I do believe, however, that President Ouattara will take the necessary steps to get out of this oppressive state of affairs. He has, on numerous occasions, expressed his desire to return to the rule of law. Now that his government is formed, we are extremely hopeful for a speedy return to democracy and the rule of law.

 

Q: Do you think that Côte d’Ivoire has a functional and effective judiciary with the necessary separation of powers to ensure justice for all?

A: As is the case in many African countries, the Ivorian judiciary is fragile and the separation of powers is far from perfect. A lot of work needs to be done in this area on which the reconciliation process and economic regeneration critically depend. When contracts are not robustly protected by the judiciary, investment doesn’t occur. I have been a strong critic of all forms of favouritism in the recruitment of public servants. Competence should be the sole selection criterion.

 

Q: How does your party see the future?

A: Pro-FPI supporters are not interested in revenge. Whatever the conditions under which Ouattara came to power, they have accepted him as president. They want to rebuild their lives.

After all is said and done, they want to take their rightful place in Ivorian society, and restart their professional activities since they face financial hardships. One cannot live in a permanent state of coups, of trying to unseat governments that are already in place. We have lived through that kind of atmosphere since 1999, but it should not become the only mode of operation in people’s minds. On the contrary, pro-Gbagbo [FPI] supporters see things differently. They see their fight in the context of a democratic and legitimate opposition.

 

Q: What message do you have for the Ivorian people, who have been traumatized  by the crisis in which thousands have lost their lives?

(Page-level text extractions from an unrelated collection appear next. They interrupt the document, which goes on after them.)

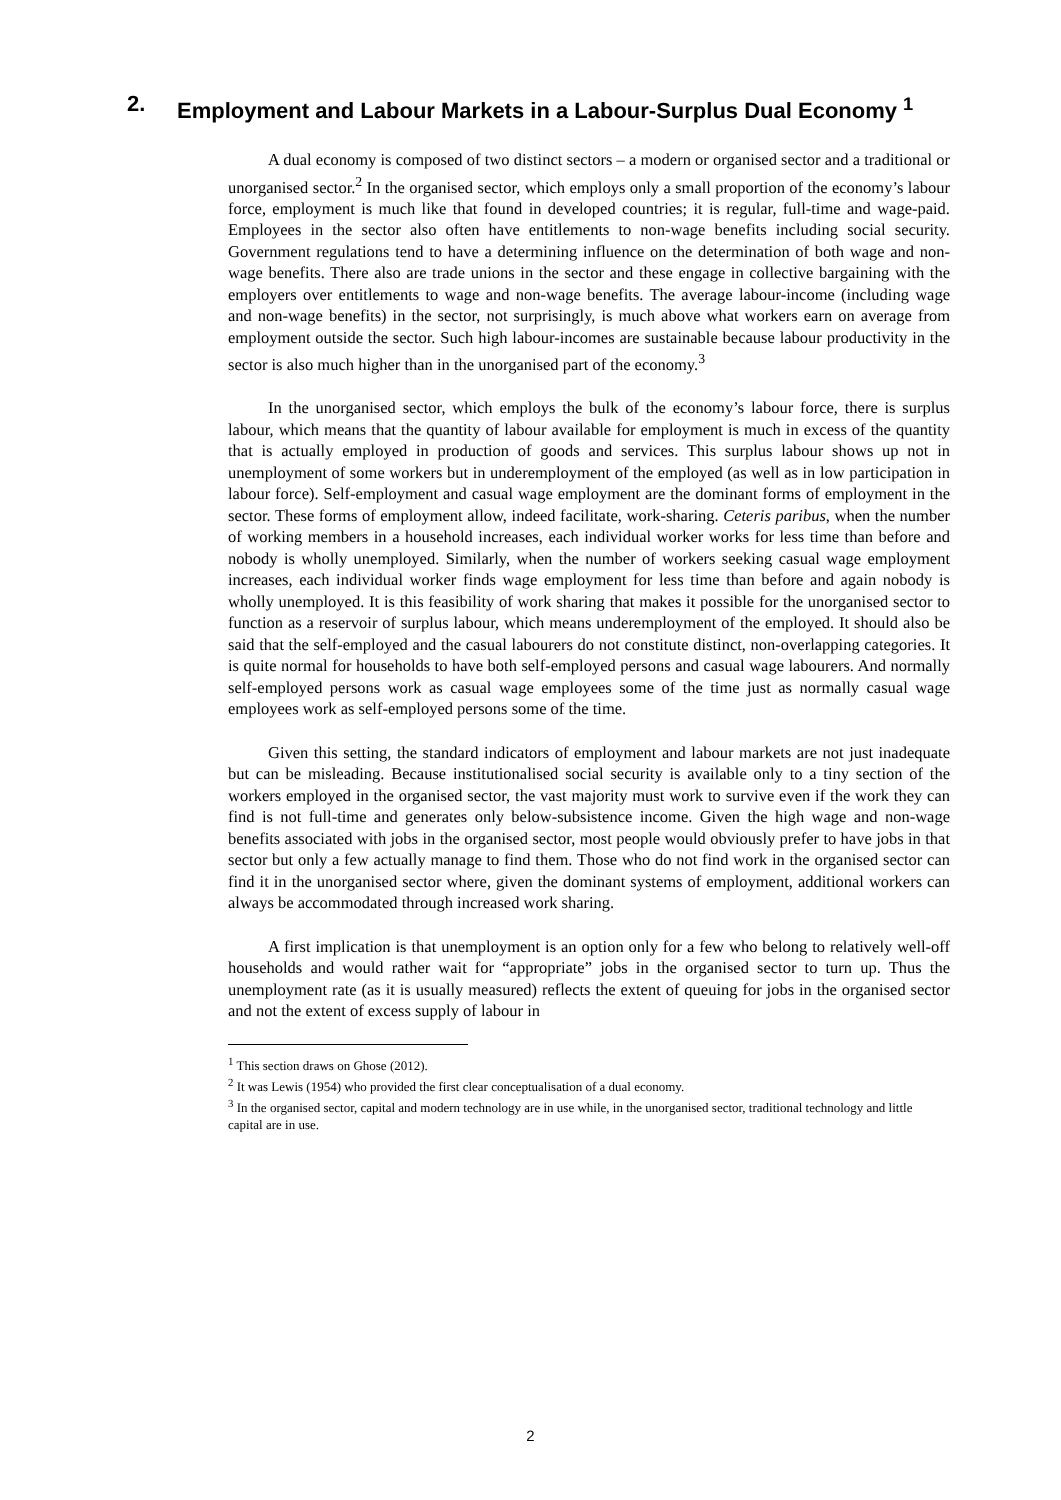2. Employment and Labour Markets in a Labour-Surplus Dual Economy <sup>1</sup>
A dual economy is composed of two distinct sectors – a modern or organised sector and a traditional or unorganised sector.<sup>2</sup> In the organised sector, which employs only a small proportion of the economy’s labour force, employment is much like that found in developed countries; it is regular, full-time and wage-paid. Employees in the sector also often have entitlements to non-wage benefits including social security. Government regulations tend to have a determining influence on the determination of both wage and non-wage benefits. There also are trade unions in the sector and these engage in collective bargaining with the employers over entitlements to wage and non-wage benefits. The average labour-income (including wage and non-wage benefits) in the sector, not surprisingly, is much above what workers earn on average from employment outside the sector. Such high labour-incomes are sustainable because labour productivity in the sector is also much higher than in the unorganised part of the economy.<sup>3</sup>
In the unorganised sector, which employs the bulk of the economy’s labour force, there is surplus labour, which means that the quantity of labour available for employment is much in excess of the quantity that is actually employed in production of goods and services. This surplus labour shows up not in unemployment of some workers but in underemployment of the employed (as well as in low participation in labour force). Self-employment and casual wage employment are the dominant forms of employment in the sector. These forms of employment allow, indeed facilitate, work-sharing. Ceteris paribus, when the number of working members in a household increases, each individual worker works for less time than before and nobody is wholly unemployed. Similarly, when the number of workers seeking casual wage employment increases, each individual worker finds wage employment for less time than before and again nobody is wholly unemployed. It is this feasibility of work sharing that makes it possible for the unorganised sector to function as a reservoir of surplus labour, which means underemployment of the employed. It should also be said that the self-employed and the casual labourers do not constitute distinct, non-overlapping categories. It is quite normal for households to have both self-employed persons and casual wage labourers. And normally self-employed persons work as casual wage employees some of the time just as normally casual wage employees work as self-employed persons some of the time.
Given this setting, the standard indicators of employment and labour markets are not just inadequate but can be misleading. Because institutionalised social security is available only to a tiny section of the workers employed in the organised sector, the vast majority must work to survive even if the work they can find is not full-time and generates only below-subsistence income. Given the high wage and non-wage benefits associated with jobs in the organised sector, most people would obviously prefer to have jobs in that sector but only a few actually manage to find them. Those who do not find work in the organised sector can find it in the unorganised sector where, given the dominant systems of employment, additional workers can always be accommodated through increased work sharing.
A first implication is that unemployment is an option only for a few who belong to relatively well-off households and would rather wait for “appropriate” jobs in the organised sector to turn up. Thus the unemployment rate (as it is usually measured) reflects the extent of queuing for jobs in the organised sector and not the extent of excess supply of labour in
<sup>1</sup> This section draws on Ghose (2012).
<sup>2</sup> It was Lewis (1954) who provided the first clear conceptualisation of a dual economy.
<sup>3</sup> In the organised sector, capital and modern technology are in use while, in the unorganised sector, traditional technology and little capital are in use.
2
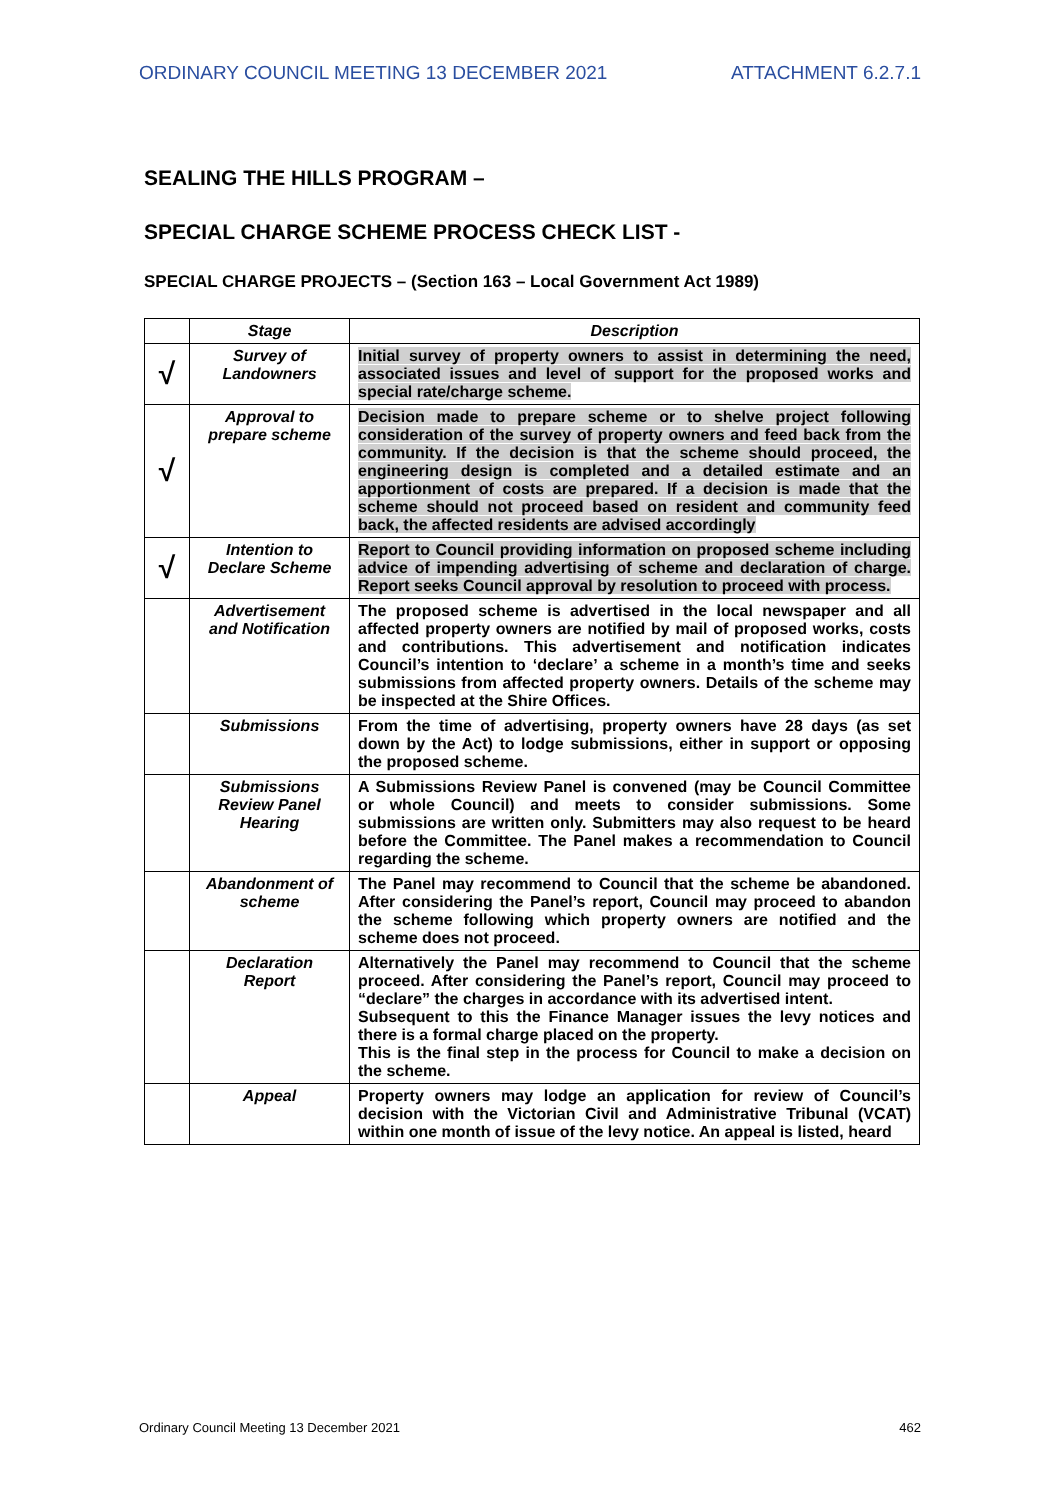ORDINARY COUNCIL MEETING 13 DECEMBER 2021 ATTACHMENT 6.2.7.1
SEALING THE HILLS PROGRAM –
SPECIAL CHARGE SCHEME PROCESS CHECK LIST -
SPECIAL CHARGE PROJECTS – (Section 163 – Local Government Act 1989)
| | Stage | Description |
| --- | --- | --- |
| √ | Survey of Landowners | Initial survey of property owners to assist in determining the need, associated issues and level of support for the proposed works and special rate/charge scheme. |
| √ | Approval to prepare scheme | Decision made to prepare scheme or to shelve project following consideration of the survey of property owners and feed back from the community. If the decision is that the scheme should proceed, the engineering design is completed and a detailed estimate and an apportionment of costs are prepared. If a decision is made that the scheme should not proceed based on resident and community feed back, the affected residents are advised accordingly |
| √ | Intention to Declare Scheme | Report to Council providing information on proposed scheme including advice of impending advertising of scheme and declaration of charge. Report seeks Council approval by resolution to proceed with process. |
| | Advertisement and Notification | The proposed scheme is advertised in the local newspaper and all affected property owners are notified by mail of proposed works, costs and contributions. This advertisement and notification indicates Council’s intention to ‘declare’ a scheme in a month’s time and seeks submissions from affected property owners. Details of the scheme may be inspected at the Shire Offices. |
| | Submissions | From the time of advertising, property owners have 28 days (as set down by the Act) to lodge submissions, either in support or opposing the proposed scheme. |
| | Submissions Review Panel Hearing | A Submissions Review Panel is convened (may be Council Committee or whole Council) and meets to consider submissions. Some submissions are written only. Submitters may also request to be heard before the Committee. The Panel makes a recommendation to Council regarding the scheme. |
| | Abandonment of scheme | The Panel may recommend to Council that the scheme be abandoned. After considering the Panel’s report, Council may proceed to abandon the scheme following which property owners are notified and the scheme does not proceed. |
| | Declaration Report | Alternatively the Panel may recommend to Council that the scheme proceed. After considering the Panel’s report, Council may proceed to “declare” the charges in accordance with its advertised intent. Subsequent to this the Finance Manager issues the levy notices and there is a formal charge placed on the property. This is the final step in the process for Council to make a decision on the scheme. |
| | Appeal | Property owners may lodge an application for review of Council’s decision with the Victorian Civil and Administrative Tribunal (VCAT) within one month of issue of the levy notice. An appeal is listed, heard |
Ordinary Council Meeting 13 December 2021 462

A: To begin with, I share the pain of the victims and their families as we are all extremely affected by the consequences of violence. Secondly I would like the Ivorian people to understand that politics is not a game and that mistakes and the lack of vision can lead to situations of disproportionate suffering. They must understand the risk of a state whose foundation is built around a few men who are intoxicated by the excesses of power. It will be necessary for us today to fight for a concrete decentralisation of power as well as individual liberties. Leaders must be servants of the people.

 

Q: It is extremely important that Ivorians be conscious of that, because without this awareness how would they fight for their rights?

A: “It would be desirable for the country to create a situation of bipolarity, with a strong and unified opposition that can play its role of providing checks and balances”

The Ivorians of tomorrow must be actors and no longer the victims of the excesses of power barons. I urge all Ivorians to understand their rights and responsibilities and to radically break away from the concepts of Ivoirité, tribalism, ethnocentricism, and the cult of political power-worshipping.

A great society, an open society which is free, democratic, and with a people who own the heritage of their nation, is beckoning.

We must create the ties that bind us together.